2. It required rewriting basically everything.
3. Trying to support two string variants at the same time (because
binary strings are still very useful) in almost the same syntax
turned out be, um, kinda hard.
After a number of years of work, it was eventually concluded that it
was a dead end. So the non-Unicode-related bits of what would have
been PHP 6 got renamed to PHP 5.3 and released to much fanfare,
kicking off the PHP Renaissance Era.
When PHP 5.6+1 was released, there was a vote to decide if it should
be called 6 or 7. 7 won, mainly on the grounds that a number of very
stupid book publishers had released "PHP 6" books in anticipation of
PHP 6's release that were now completely useless and misleading. So
we skipped 6 entirely, and PHP 6-compatibility is a running joke
among those who have been around a while.

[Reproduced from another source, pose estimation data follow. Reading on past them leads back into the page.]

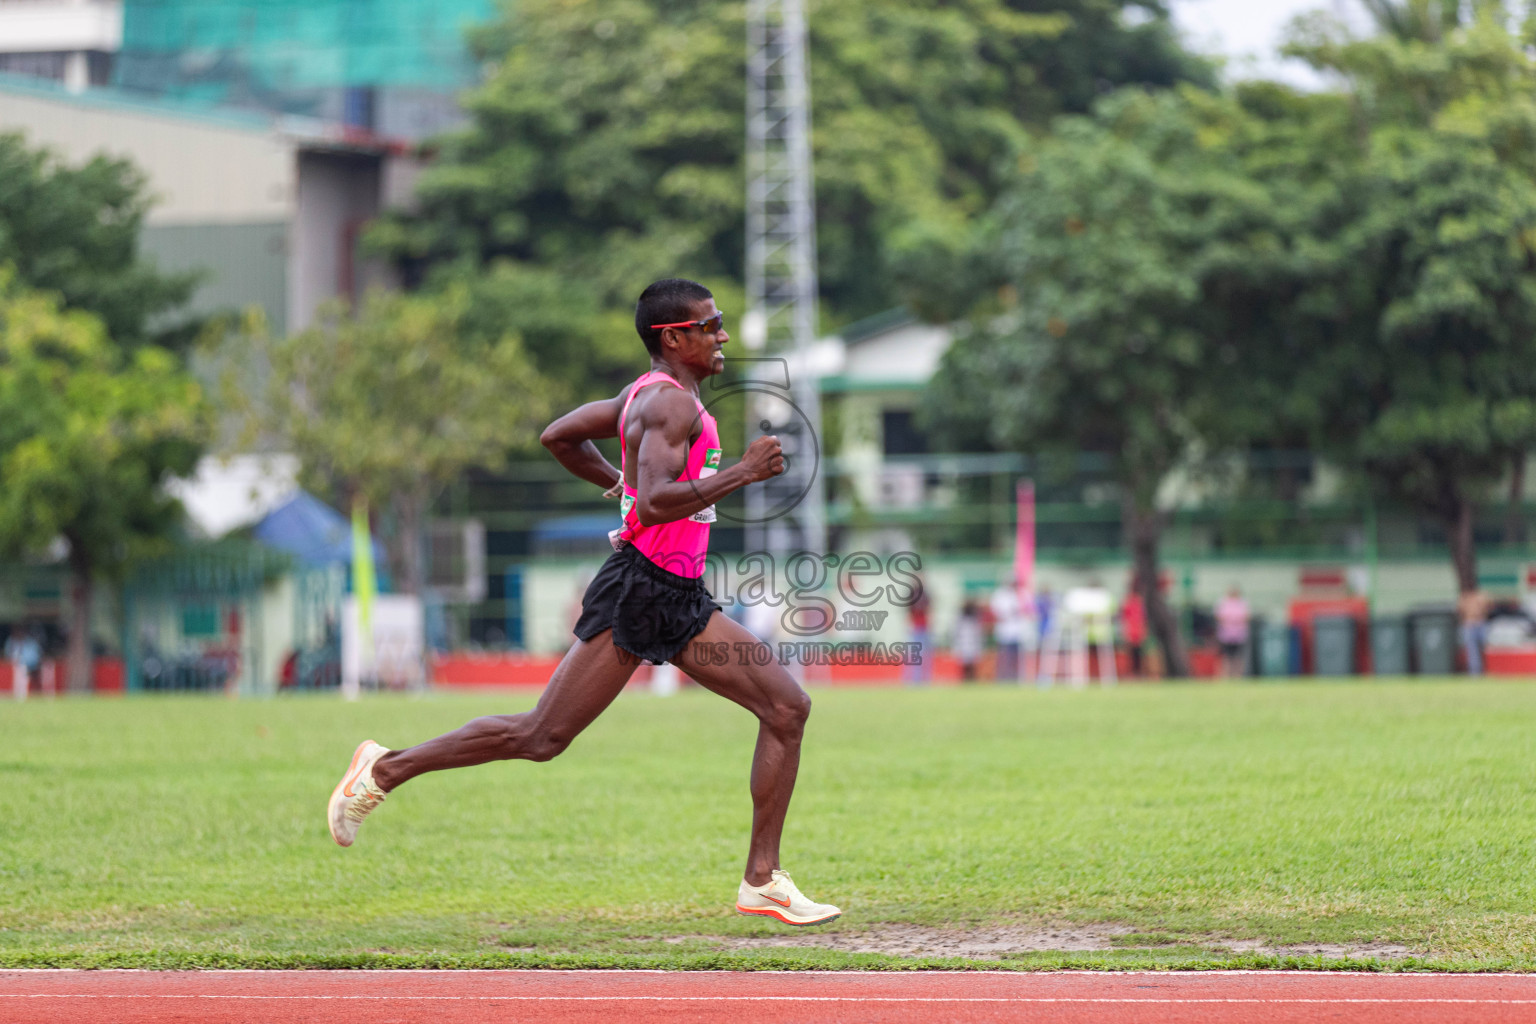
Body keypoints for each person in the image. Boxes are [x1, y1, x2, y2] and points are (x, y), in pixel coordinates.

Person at [326, 279, 840, 927]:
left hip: (678, 595)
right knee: (541, 736)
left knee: (787, 707)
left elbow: (559, 436)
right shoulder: (667, 408)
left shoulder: (644, 397)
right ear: (672, 338)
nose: (723, 336)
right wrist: (740, 472)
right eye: (709, 326)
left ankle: (761, 881)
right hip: (639, 589)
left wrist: (620, 481)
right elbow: (653, 504)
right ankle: (382, 771)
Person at [989, 577, 1023, 683]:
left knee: (1014, 657)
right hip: (1004, 631)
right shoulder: (1000, 594)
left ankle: (1014, 677)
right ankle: (1002, 677)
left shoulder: (1018, 594)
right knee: (1004, 656)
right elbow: (995, 611)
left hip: (1016, 631)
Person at [1215, 586, 1250, 679]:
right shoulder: (1223, 602)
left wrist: (1235, 620)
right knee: (1226, 656)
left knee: (1238, 657)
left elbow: (1246, 617)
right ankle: (1226, 675)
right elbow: (1219, 616)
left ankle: (1238, 676)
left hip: (1238, 634)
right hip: (1226, 635)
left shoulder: (1242, 603)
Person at [903, 579, 932, 684]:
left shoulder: (925, 594)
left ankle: (925, 679)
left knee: (925, 655)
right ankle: (914, 679)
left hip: (924, 627)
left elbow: (929, 610)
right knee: (914, 655)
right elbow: (908, 611)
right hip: (915, 627)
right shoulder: (912, 594)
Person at [1458, 588, 1490, 676]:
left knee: (1485, 649)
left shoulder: (1481, 596)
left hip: (1481, 624)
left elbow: (1486, 608)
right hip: (1469, 625)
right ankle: (1475, 673)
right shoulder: (1464, 597)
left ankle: (1487, 671)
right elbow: (1460, 611)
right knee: (1472, 652)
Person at [1120, 580, 1147, 679]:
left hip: (1135, 632)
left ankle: (1137, 673)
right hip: (1134, 631)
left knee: (1136, 655)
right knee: (1133, 655)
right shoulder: (1135, 601)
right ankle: (1133, 673)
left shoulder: (1132, 601)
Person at [954, 599, 984, 682]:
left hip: (971, 643)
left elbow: (978, 633)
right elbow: (957, 633)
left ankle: (971, 678)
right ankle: (966, 678)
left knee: (971, 664)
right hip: (965, 642)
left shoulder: (974, 619)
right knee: (966, 664)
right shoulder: (961, 619)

Fortunately, the vast majority of single-byte strings are ASCII, and
ASCII is, by design, a strict subset of UTF-8, so in practice the
lack of native UTF-8 strings rarely causes an issue.
Trying to introduce Unicode strings to the language now as a native
type would... probably break just as much if not more. If anything
it's probably harder today than it was in 2008, because the engine
and existing code to not-break has grown considerably.

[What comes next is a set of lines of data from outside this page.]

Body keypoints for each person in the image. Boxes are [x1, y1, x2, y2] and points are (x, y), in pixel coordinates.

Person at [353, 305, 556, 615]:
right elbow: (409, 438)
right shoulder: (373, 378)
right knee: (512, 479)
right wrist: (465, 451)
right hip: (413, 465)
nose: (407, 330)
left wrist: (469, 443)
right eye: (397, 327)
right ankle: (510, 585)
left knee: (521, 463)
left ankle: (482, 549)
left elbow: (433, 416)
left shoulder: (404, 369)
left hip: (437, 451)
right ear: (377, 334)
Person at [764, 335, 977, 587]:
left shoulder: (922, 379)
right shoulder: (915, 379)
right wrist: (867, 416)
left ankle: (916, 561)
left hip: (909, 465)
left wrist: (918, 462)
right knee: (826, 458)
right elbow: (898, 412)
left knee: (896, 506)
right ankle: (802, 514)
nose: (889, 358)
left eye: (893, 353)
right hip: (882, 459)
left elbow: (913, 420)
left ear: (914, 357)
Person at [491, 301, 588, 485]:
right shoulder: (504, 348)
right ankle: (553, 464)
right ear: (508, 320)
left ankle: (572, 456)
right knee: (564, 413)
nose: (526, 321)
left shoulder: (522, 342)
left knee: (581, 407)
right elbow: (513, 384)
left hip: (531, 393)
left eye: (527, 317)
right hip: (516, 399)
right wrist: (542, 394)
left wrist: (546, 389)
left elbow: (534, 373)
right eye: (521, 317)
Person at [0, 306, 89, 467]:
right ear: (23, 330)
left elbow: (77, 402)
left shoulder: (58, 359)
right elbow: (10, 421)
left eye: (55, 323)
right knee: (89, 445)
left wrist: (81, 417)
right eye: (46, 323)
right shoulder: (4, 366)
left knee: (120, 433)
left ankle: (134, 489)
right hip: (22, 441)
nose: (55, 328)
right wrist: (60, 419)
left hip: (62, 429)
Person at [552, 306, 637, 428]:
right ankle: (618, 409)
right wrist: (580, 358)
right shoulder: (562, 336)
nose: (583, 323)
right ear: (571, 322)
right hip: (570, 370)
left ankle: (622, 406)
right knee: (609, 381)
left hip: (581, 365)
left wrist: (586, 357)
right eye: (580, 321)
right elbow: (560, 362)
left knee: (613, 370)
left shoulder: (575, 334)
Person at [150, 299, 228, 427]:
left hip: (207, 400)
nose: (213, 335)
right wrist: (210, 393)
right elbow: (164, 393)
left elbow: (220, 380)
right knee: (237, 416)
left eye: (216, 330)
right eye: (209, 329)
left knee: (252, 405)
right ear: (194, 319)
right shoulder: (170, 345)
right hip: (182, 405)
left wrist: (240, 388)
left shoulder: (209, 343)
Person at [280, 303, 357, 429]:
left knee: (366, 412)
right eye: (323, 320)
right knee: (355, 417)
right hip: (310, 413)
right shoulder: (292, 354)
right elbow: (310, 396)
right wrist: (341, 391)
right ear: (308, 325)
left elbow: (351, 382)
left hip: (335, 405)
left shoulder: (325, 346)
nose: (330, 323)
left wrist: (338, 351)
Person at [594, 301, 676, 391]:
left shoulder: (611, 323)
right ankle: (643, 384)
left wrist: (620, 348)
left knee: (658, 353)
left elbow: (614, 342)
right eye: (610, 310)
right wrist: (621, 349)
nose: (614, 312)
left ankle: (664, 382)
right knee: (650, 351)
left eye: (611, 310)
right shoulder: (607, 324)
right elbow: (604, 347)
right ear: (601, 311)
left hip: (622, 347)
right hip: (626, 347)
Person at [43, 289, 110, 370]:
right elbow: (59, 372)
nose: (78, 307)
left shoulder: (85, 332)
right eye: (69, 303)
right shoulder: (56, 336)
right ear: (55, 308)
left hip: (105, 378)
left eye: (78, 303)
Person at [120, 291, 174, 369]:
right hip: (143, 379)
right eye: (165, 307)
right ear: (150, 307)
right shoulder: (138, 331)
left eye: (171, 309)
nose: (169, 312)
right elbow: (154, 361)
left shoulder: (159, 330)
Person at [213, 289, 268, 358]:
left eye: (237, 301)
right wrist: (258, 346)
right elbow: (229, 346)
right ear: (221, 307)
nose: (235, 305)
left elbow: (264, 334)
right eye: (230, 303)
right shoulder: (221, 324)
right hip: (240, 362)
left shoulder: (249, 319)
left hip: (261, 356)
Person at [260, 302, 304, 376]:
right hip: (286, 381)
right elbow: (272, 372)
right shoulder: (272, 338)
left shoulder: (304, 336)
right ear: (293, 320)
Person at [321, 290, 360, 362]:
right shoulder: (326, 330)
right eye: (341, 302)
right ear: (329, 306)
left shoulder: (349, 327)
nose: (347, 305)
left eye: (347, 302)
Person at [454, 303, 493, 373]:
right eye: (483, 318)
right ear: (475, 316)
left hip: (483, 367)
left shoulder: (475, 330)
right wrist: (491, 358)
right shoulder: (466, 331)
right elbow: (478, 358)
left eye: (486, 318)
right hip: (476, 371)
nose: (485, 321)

A much better approach would be something like this RFC from Derick a
few years ago:
PHP: rfc:unicode_text_processing
If you need something today, then Symfony has a user-space
approximation of it:
Creating and Manipulating Strings (Symfony Docs)
--Larry Garfield
I think that when people think of "strings", they think of human
readable text.
I wasn't suggesting that unicode strings be a native type, but rather
that functions that have "string" in the name should be UTF-8 safe.
There's a lot of pitfalls here, and I don't think the documentation
clearly calls out which functions are OK to use with UTF-8 and which
ones may cause unexpected surprises.
The compatibility between ASCII and UTF-8 for Latin characters is both
a curse and a blessing. An application may work fine in testing, but
then break when a user submits an emoji.
It seems like it would be good to have a set of functions, each for an
intended use case, that behave in accordance with their intended usage.
For example:
Math and number functions for calculations; string functions for human
readable text (which are UTF-8 safe), and byte functions for binary
processing that are binary safe.
Using the functions for certain use cases right now requires knowing
the internals of the function, where developers should be able to rely
on the name to know that it will work for a specific use case.

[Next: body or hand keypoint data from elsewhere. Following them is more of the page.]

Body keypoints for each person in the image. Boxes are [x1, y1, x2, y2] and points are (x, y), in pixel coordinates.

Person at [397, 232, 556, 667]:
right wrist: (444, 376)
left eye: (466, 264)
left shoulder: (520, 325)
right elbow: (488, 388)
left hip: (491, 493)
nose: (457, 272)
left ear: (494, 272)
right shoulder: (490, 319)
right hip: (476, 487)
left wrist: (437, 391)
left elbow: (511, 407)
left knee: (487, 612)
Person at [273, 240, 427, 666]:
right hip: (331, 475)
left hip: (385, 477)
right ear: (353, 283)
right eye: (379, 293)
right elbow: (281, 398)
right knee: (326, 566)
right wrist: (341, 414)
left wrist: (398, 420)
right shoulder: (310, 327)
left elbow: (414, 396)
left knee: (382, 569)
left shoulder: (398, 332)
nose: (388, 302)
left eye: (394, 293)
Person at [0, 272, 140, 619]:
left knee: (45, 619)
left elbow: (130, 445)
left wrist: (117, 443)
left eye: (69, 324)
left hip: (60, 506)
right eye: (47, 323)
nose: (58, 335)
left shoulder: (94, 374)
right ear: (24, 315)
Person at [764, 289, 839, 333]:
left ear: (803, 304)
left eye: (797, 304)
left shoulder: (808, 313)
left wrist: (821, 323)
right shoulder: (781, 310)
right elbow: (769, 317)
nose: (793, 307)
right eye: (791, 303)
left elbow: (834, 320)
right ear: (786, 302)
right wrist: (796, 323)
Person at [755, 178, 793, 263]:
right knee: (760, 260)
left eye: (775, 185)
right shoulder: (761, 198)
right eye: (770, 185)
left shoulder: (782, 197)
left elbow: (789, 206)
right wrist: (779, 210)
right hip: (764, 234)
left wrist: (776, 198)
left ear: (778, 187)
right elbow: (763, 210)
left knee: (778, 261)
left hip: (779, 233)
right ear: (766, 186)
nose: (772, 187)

For many functions, the manual doesn't specify if it is safe for multi-
byte characters or not.
`ltrim` doesn't mention multi-byte:
The `trim` page doesn't mention it either, except there is a user
contributed note at the bottom: "Note that trim() is not aware of
Unicode points that represent whitespace (e.g., in the General
Punctuation block), except, of course, for the ones mentioned in this
page. There is no Unicode-specific trim function in PHP at the time of
writing (July 2023), but you can try some examples of trims using
multibyte strings posted on the comments for the mbstring extension:
https://www.php.net/manual/en/ref.mbstring.php"\.
So what I would propose is:
(1) All string functions should state in the official man page if they
are safe for UTF-8 or not.
(2) Functions intended for working with text should be made UTF-8 safe.
(3) Functions intended for processing binary should be added if
necessary, and should be named something like "binary" or "byte".